The animation was fair. Yes, a story with flowers as a key ingredient is going to be colorful, so there is plenty of color but it looked kind of washed out and blah to what it could have been (i.e. "Cars," "Polar Express," etc.). I expected more out of a Dreamworks film.
Overall, for adults: skip it. It just isn't funny enough to invest your time. For the little kids, sure - they'll like it. They like almost almost any animated movie.

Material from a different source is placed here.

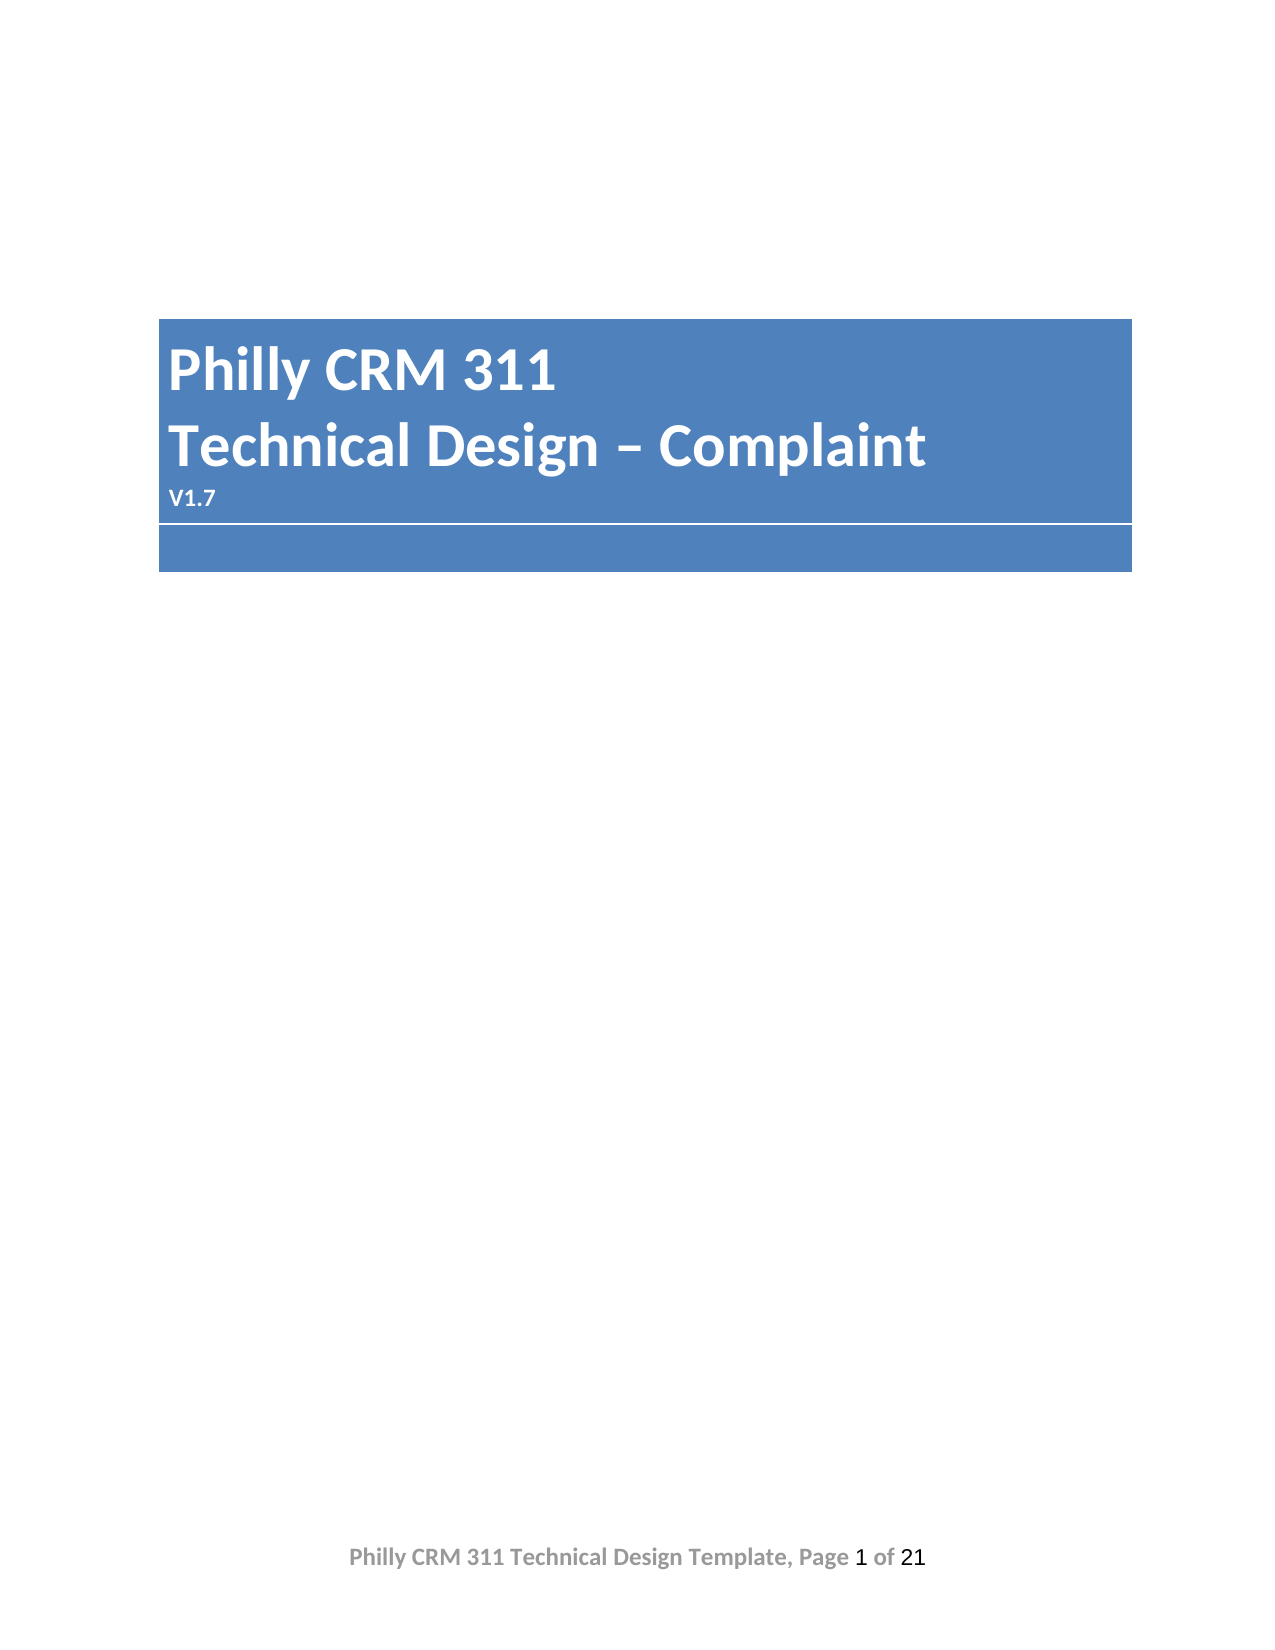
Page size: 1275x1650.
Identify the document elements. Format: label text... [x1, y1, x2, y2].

table_header Philly CRM 311 Technical Design – Complaint V1.7 [159, 319, 1132, 523]
table_cell [159, 525, 1132, 572]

Sharp, funny animated feature about a beemused young bee and recent college graduate who learns that he's destined to work a routine colony job for the rest of his life. Although his natural instinct is to beeware of humans, his life takes a turn for the better when he meets a saintly florist who not only beefriends him, but helps him quickly file a lawsuit beefore humans can take all the credit for mass production of honey! Occasionally too silly for words, probably by intention, but lots to take in with superb animation, good gags, and quirky, memorable characters. Comedy is uneven at times, but still serves as acceptable entertainment for kids and adults alike. ***
*** This review may contain spoilers ***
When bee keepers are portrayed as evil scoundrels, it's time to question the intelligence of writers. Not only do they have no concept of bees and bee keeping, they don't know that only the sterile females do all the work. Male bees are DRONES, who do nothing but fertilize young queens. Which underscores why useless people are called drones. We might extend that term to include the writers and producers of this movie. Granted, animation is basically aimed at fanciful imagination and impossible situations. But let's keep it funny. Gross error and stupidity is not funny. Smokers don't kill bees - they discourage bee aggression. Even the "ecological" theme is skewed. The idea of entertainment is to entertain. This movie fails to do so. Undoubtedly, fans of Seinfeld and self absorbed urban culture will enjoy parts of this, but overall, it's awful. Jerry, revive "Seinfeld" if you want to parody New York culture, but spare us from further "bumbling" beez niss.